On the question of restraining the incorrigibly invasive, of maintaining
what is commonly called “law and order”, therefore, anarchism may seem
to be highly vulnerable. Anarchists are more concerned with removing the
causes of criminal behavior than of punishing the intolerable. But they
cannot in all reason evade the problem.
Murray Rothbard’s criticism of the “Spooner-Tucker Doctrine” must be
judged within the viewpoint given above. He should realize that the
ideas and proposals of these men are their proposals, and did not
preclude other proposals. This was certainly the attitude of Spooner and
Tucker. And Rothbard should also take more pains than he has of
understanding just what precisely were these men’s ideas. He says that
“There would be no rational or objective body of law which the juries
would in any sense—even morally—be bound to consult”, etc. This is
hardly the fact. More common sense would suggest that any court would be
influenced by experience; and any free-market court or judge would in
the very nature of things have some precedent guiding them in their
instructions to a jury. But since no case is exactly the same, a jury
would have considerable say about the heinousness of the offense in each
case, realizing that circumstances alter cases, and prescribe penalty
accordingly.[3] This appeared to Spooner and Tucker to be a more
flexible and equitable administration of justice possible or feasible,
human beings being what they are.
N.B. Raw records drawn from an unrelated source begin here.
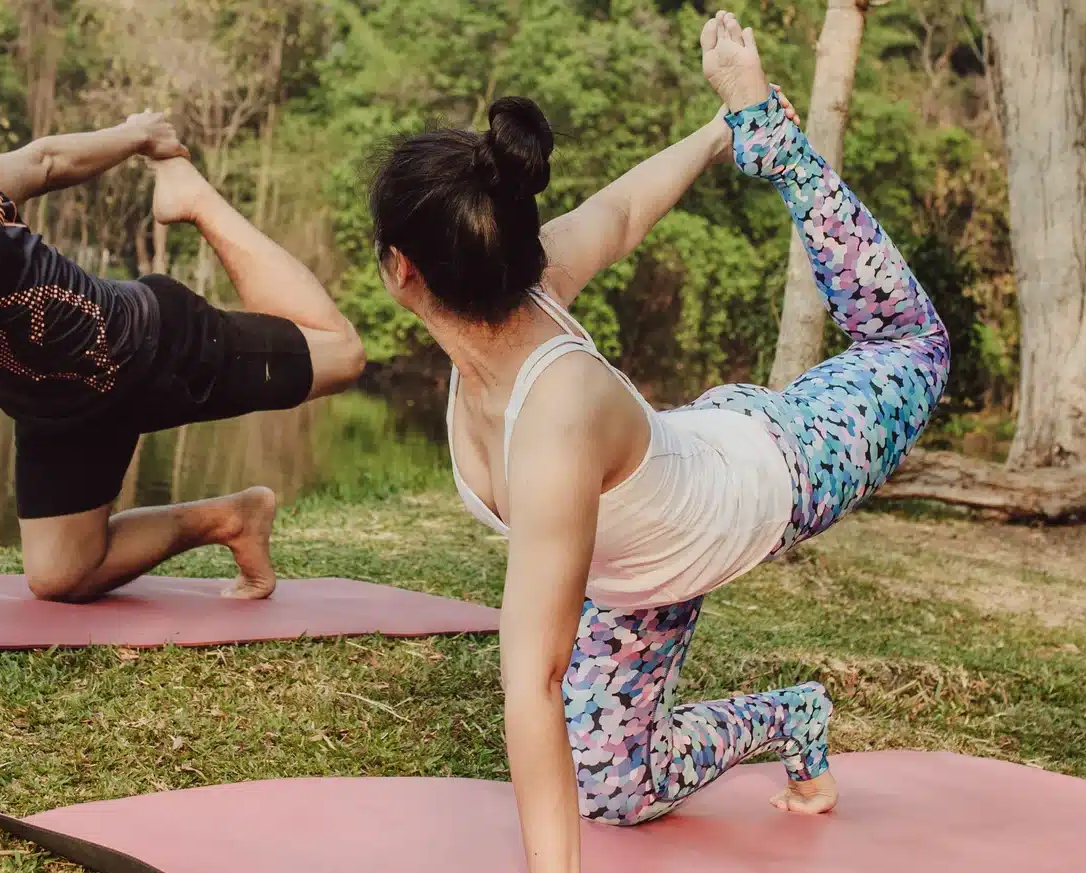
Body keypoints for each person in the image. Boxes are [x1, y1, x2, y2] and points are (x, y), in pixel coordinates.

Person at [365, 11, 949, 871]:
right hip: (645, 561)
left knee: (912, 346)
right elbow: (628, 206)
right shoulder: (516, 280)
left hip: (779, 466)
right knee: (612, 787)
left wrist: (742, 125)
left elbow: (532, 680)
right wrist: (714, 130)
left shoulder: (553, 404)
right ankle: (794, 714)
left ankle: (777, 141)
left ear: (398, 268)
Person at [0, 35, 365, 643]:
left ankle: (197, 200)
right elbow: (45, 162)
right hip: (60, 413)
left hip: (155, 350)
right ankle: (234, 518)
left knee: (343, 356)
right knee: (60, 576)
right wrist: (134, 136)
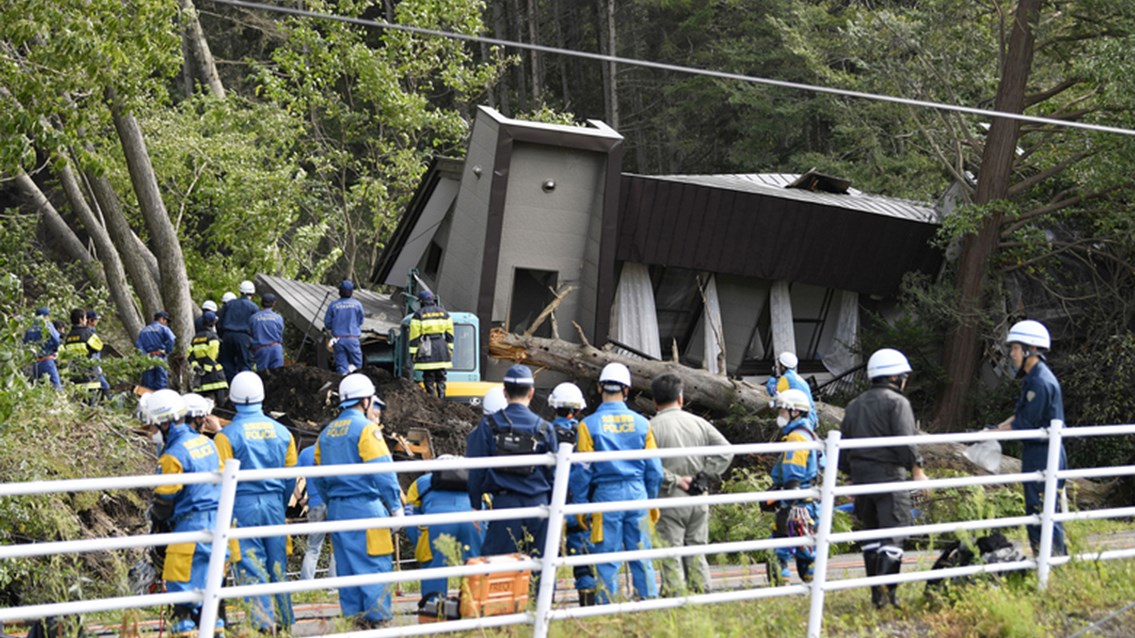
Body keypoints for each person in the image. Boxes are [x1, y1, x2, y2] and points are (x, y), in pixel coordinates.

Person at [839, 348, 928, 609]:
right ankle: (890, 595)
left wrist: (849, 478)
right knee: (894, 535)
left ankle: (875, 596)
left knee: (871, 537)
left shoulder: (854, 405)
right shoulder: (898, 403)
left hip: (861, 480)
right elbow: (904, 441)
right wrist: (917, 469)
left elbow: (844, 446)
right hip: (890, 479)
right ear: (895, 377)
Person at [313, 374, 403, 628]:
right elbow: (382, 470)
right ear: (365, 400)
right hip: (366, 507)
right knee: (374, 565)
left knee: (348, 567)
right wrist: (395, 506)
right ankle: (378, 622)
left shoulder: (327, 433)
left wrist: (332, 500)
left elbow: (317, 474)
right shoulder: (366, 429)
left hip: (338, 509)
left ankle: (355, 622)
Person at [572, 363, 663, 603]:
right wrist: (650, 500)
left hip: (606, 497)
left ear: (600, 387)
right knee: (642, 554)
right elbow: (655, 470)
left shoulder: (587, 425)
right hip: (637, 493)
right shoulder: (644, 424)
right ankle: (648, 601)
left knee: (606, 556)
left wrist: (581, 505)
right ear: (626, 390)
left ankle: (608, 606)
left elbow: (582, 472)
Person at [213, 371, 297, 631]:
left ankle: (262, 625)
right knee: (277, 563)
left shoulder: (225, 437)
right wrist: (280, 503)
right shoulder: (284, 433)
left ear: (233, 398)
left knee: (250, 563)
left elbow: (220, 482)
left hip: (241, 505)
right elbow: (290, 478)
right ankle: (285, 621)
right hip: (274, 503)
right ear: (262, 396)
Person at [145, 389, 226, 638]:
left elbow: (164, 502)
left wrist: (158, 533)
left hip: (188, 530)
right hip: (218, 526)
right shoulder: (207, 443)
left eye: (153, 427)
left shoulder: (173, 455)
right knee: (212, 595)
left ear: (166, 423)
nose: (152, 433)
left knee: (182, 598)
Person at [648, 373, 733, 596]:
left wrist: (675, 479)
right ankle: (702, 592)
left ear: (655, 401)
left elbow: (648, 463)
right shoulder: (699, 423)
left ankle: (676, 597)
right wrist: (704, 476)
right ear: (681, 398)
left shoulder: (651, 427)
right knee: (697, 549)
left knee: (671, 551)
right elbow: (726, 451)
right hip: (698, 495)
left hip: (670, 497)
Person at [466, 364, 557, 558]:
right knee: (540, 563)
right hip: (539, 505)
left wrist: (475, 504)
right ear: (531, 393)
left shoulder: (488, 425)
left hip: (505, 505)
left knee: (497, 566)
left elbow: (475, 469)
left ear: (505, 393)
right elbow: (554, 475)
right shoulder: (545, 428)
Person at [995, 320, 1068, 557]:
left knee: (1042, 511)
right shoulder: (1033, 377)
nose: (1012, 354)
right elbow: (1020, 414)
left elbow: (1026, 423)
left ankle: (1051, 562)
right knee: (1038, 509)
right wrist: (996, 429)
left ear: (1030, 350)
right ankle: (1047, 561)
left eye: (1015, 348)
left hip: (1044, 453)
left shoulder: (1040, 381)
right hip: (1039, 452)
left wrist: (995, 433)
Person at [405, 455, 484, 608]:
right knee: (475, 565)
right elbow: (487, 503)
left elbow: (410, 517)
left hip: (438, 521)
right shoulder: (474, 477)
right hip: (473, 520)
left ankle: (435, 612)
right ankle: (476, 608)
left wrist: (421, 547)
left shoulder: (421, 482)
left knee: (434, 568)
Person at [547, 382, 598, 605]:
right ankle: (587, 605)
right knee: (583, 561)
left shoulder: (544, 433)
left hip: (550, 506)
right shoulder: (585, 434)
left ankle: (545, 604)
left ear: (553, 406)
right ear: (578, 409)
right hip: (579, 507)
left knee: (547, 559)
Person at [768, 388, 820, 584]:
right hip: (810, 501)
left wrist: (785, 502)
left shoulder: (796, 438)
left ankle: (781, 581)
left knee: (781, 541)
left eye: (782, 411)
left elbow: (793, 472)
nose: (780, 416)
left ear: (795, 412)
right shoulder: (809, 433)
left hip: (796, 500)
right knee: (806, 544)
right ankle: (810, 578)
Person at [296, 443, 336, 581]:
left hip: (314, 504)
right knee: (337, 547)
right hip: (333, 502)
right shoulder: (334, 448)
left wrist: (300, 498)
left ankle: (306, 584)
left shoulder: (305, 453)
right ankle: (333, 585)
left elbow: (291, 477)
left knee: (313, 547)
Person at [409, 290, 454, 399]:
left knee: (428, 376)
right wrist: (450, 349)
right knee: (441, 376)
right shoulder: (444, 313)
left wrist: (413, 353)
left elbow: (414, 336)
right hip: (441, 347)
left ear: (422, 302)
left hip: (427, 347)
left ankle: (432, 400)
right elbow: (450, 333)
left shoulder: (419, 314)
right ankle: (442, 398)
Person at [217, 281, 258, 382]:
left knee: (227, 363)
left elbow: (219, 323)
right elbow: (255, 326)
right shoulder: (253, 307)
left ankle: (230, 385)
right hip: (243, 338)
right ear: (252, 294)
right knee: (245, 363)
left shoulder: (229, 304)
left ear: (240, 292)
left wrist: (221, 336)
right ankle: (243, 387)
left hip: (227, 336)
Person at [765, 352, 818, 429]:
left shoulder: (786, 378)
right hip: (810, 418)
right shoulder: (799, 379)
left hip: (798, 416)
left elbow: (773, 392)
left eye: (779, 365)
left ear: (783, 367)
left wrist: (772, 377)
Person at [324, 280, 365, 374]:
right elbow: (360, 321)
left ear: (339, 291)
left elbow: (327, 323)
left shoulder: (333, 305)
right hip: (352, 339)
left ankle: (343, 383)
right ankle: (356, 383)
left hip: (339, 340)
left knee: (341, 366)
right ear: (351, 292)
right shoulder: (357, 305)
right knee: (357, 366)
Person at [61, 308, 105, 398]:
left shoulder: (68, 336)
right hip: (90, 374)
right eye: (85, 318)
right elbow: (99, 346)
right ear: (81, 320)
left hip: (76, 375)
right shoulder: (87, 333)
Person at [189, 311, 228, 407]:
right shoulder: (213, 337)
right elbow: (212, 354)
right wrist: (207, 369)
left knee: (201, 401)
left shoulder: (195, 338)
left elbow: (190, 354)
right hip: (213, 373)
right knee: (221, 394)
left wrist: (197, 367)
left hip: (200, 374)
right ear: (213, 323)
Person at [136, 311, 176, 391]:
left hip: (147, 359)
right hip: (159, 356)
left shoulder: (144, 330)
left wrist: (144, 356)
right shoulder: (163, 328)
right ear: (161, 319)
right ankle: (159, 399)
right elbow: (171, 339)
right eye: (166, 321)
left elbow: (138, 344)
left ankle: (150, 400)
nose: (166, 323)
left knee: (148, 382)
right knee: (161, 380)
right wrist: (168, 350)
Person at [23, 307, 61, 390]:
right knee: (56, 390)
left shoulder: (30, 327)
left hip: (35, 363)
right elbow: (56, 340)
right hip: (47, 361)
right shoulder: (47, 325)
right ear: (46, 316)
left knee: (41, 389)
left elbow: (25, 344)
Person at [250, 293, 285, 371]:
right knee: (278, 375)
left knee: (263, 376)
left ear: (262, 303)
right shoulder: (278, 318)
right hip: (276, 349)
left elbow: (251, 334)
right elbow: (280, 333)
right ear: (274, 304)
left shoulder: (253, 318)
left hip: (261, 350)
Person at [86, 310, 111, 394]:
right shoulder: (89, 333)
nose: (96, 322)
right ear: (89, 321)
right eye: (95, 320)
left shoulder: (91, 331)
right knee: (105, 386)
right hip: (92, 367)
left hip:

There were numerous questions and
objections to the jury system, as envisioned by Spooner and Tucker, and
indeed as originally contemplated when the jury system was established,
and these were discussed and argued in quite some length in the columns
of Tucker’s Liberty.[4] The point here is that Rothbard was not quite
accurate in his statements about Spooner’s and Tucker’s position. And it
must be recognized and admitted that what is called “the administration
of justice” (which in its broader implications affect every aspect of
social life) is something that can never be perfect, and that men will
simply have to do the best they can.
But when Mr. Rothbard quibbles about the jurisprudential ideas of
Spooner and Tucker, and at the same time upholds presumably in his
courts the very economic evils which are at bottom the very reason for
human contention and conflict, he would seem to be a man who chokes at a
gnat while swallowing a camel. But of these matters I have commented
upon elsewhere.
Due to semantic difficulties caused by the use of a language spawned and
grown in regimes based on organized authority, coercion, and violence,
it becomes well-nigh impossible to articulately explain anarchism in
common vernacular. It becomes doubly difficult, if not impossible, to
explain the philosophy of anarchism to those whose basic assumption is
that humankind would run amok without some kind of authority. It would
be completely outside their frame of reference, which is to say that
such persons have no referents to which one might relate in order to
introduce them to the meaning of liberty. They simply cannot imagine
that human liberty can exist without some authoritarian enforcing
mechanism. Much less can they conceive that such an authoritarian
organization is the very thing that is causing social disorder.
Laurance Labadie
[1] “Discrete” misspelled as “discreet.”
[2] “Anarchism” misspelled as “anarshism.”
[3] “Heinousness” misspelled as “heiniousness.”
[4] “Questions” mistakenly spelled as singular.